Exercise instructions. Reproduce every one of the entries below word for word, with each line unchanged.

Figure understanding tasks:
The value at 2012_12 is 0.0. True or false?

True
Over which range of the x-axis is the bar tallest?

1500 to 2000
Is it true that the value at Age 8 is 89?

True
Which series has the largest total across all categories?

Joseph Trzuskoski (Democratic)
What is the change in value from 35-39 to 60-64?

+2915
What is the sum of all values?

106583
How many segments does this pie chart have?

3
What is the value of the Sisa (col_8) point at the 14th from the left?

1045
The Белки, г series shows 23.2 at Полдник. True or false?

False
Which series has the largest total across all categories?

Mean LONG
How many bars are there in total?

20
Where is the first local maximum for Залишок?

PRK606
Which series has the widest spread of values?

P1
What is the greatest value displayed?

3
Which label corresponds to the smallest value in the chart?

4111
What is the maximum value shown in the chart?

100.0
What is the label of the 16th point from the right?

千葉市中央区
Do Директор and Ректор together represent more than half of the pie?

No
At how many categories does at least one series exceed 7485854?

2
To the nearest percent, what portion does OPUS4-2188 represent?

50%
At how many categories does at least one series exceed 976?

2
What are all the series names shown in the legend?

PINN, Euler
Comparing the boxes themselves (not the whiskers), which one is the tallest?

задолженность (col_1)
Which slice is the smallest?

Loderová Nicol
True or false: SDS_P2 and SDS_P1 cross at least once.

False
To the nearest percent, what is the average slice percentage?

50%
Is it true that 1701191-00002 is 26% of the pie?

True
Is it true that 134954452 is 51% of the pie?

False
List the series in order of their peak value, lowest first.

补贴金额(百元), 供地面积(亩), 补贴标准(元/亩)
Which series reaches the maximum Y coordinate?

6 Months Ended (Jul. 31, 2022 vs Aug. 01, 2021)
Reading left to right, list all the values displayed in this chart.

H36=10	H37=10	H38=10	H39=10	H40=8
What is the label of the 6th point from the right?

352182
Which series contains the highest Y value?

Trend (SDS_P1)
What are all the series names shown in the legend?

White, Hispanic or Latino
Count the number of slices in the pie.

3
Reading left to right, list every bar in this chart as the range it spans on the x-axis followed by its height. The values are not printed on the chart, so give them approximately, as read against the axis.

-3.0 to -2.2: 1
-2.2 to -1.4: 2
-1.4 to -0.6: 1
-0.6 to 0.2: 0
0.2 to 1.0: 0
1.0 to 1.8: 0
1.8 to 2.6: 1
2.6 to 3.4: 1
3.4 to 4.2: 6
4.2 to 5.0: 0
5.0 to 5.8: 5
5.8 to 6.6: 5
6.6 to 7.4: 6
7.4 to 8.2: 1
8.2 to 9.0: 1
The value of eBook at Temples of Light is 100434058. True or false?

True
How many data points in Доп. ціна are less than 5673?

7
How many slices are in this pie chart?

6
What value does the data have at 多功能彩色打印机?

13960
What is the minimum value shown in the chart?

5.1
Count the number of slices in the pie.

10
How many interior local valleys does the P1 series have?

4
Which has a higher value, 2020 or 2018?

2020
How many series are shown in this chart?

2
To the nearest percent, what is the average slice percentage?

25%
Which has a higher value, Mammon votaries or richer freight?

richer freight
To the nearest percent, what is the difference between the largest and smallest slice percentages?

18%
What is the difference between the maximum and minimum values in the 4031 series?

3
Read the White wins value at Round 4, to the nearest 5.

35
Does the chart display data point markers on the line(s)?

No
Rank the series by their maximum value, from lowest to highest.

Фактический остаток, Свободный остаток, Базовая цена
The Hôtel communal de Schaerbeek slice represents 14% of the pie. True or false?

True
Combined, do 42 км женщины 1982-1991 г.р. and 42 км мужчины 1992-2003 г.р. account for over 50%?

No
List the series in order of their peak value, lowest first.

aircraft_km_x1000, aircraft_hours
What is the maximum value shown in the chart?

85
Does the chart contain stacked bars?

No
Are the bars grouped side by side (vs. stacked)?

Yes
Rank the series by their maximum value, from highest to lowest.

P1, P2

Written solution.
The value at 2012_12 is 0.0. True or false?

True
Over which range of the x-axis is the bar tallest?

1500 to 2000
Is it true that the value at Age 8 is 89?

True
Which series has the largest total across all categories?

Joseph Trzuskoski (Democratic)
What is the change in value from 35-39 to 60-64?

+2915
What is the sum of all values?

106583
How many segments does this pie chart have?

3
What is the value of the Sisa (col_8) point at the 14th from the left?

1045
The Белки, г series shows 23.2 at Полдник. True or false?

False
Which series has the largest total across all categories?

Mean LONG
How many bars are there in total?

20
Where is the first local maximum for Залишок?

PRK606
Which series has the widest spread of values?

P1
What is the greatest value displayed?

3
Which label corresponds to the smallest value in the chart?

4111
What is the maximum value shown in the chart?

100.0
What is the label of the 16th point from the right?

千葉市中央区
Do Директор and Ректор together represent more than half of the pie?

No
At how many categories does at least one series exceed 7485854?

2
To the nearest percent, what portion does OPUS4-2188 represent?

50%
At how many categories does at least one series exceed 976?

2
What are all the series names shown in the legend?

PINN, Euler
Comparing the boxes themselves (not the whiskers), which one is the tallest?

задолженность (col_1)
Which slice is the smallest?

Loderová Nicol
True or false: SDS_P2 and SDS_P1 cross at least once.

False
To the nearest percent, what is the average slice percentage?

50%
Is it true that 1701191-00002 is 26% of the pie?

True
Is it true that 134954452 is 51% of the pie?

False
List the series in order of their peak value, lowest first.

补贴金额(百元), 供地面积(亩), 补贴标准(元/亩)
Which series reaches the maximum Y coordinate?

6 Months Ended (Jul. 31, 2022 vs Aug. 01, 2021)
Reading left to right, list all the values displayed in this chart.

H36=10	H37=10	H38=10	H39=10	H40=8
What is the label of the 6th point from the right?

352182
Which series contains the highest Y value?

Trend (SDS_P1)
What are all the series names shown in the legend?

White, Hispanic or Latino
Count the number of slices in the pie.

3
Reading left to right, list every bar in this chart as the range it spans on the x-axis followed by its height. The values are not printed on the chart, so give them approximately, as read against the axis.

-3.0 to -2.2: 1
-2.2 to -1.4: 2
-1.4 to -0.6: 1
-0.6 to 0.2: 0
0.2 to 1.0: 0
1.0 to 1.8: 0
1.8 to 2.6: 1
2.6 to 3.4: 1
3.4 to 4.2: 6
4.2 to 5.0: 0
5.0 to 5.8: 5
5.8 to 6.6: 5
6.6 to 7.4: 6
7.4 to 8.2: 1
8.2 to 9.0: 1
The value of eBook at Temples of Light is 100434058. True or false?

True
How many data points in Доп. ціна are less than 5673?

7
How many slices are in this pie chart?

6
What value does the data have at 多功能彩色打印机?

13960
What is the minimum value shown in the chart?

5.1
Count the number of slices in the pie.

10
How many interior local valleys does the P1 series have?

4
Which has a higher value, 2020 or 2018?

2020
How many series are shown in this chart?

2
To the nearest percent, what is the average slice percentage?

25%
Which has a higher value, Mammon votaries or richer freight?

richer freight
To the nearest percent, what is the difference between the largest and smallest slice percentages?

18%
What is the difference between the maximum and minimum values in the 4031 series?

3
Read the White wins value at Round 4, to the nearest 5.

35
Does the chart display data point markers on the line(s)?

No
Rank the series by their maximum value, from lowest to highest.

Фактический остаток, Свободный остаток, Базовая цена
The Hôtel communal de Schaerbeek slice represents 14% of the pie. True or false?

True
Combined, do 42 км женщины 1982-1991 г.р. and 42 км мужчины 1992-2003 г.р. account for over 50%?

No
List the series in order of their peak value, lowest first.

aircraft_km_x1000, aircraft_hours
What is the maximum value shown in the chart?

85
Does the chart contain stacked bars?

No
Are the bars grouped side by side (vs. stacked)?

Yes
Rank the series by their maximum value, from highest to lowest.

P1, P2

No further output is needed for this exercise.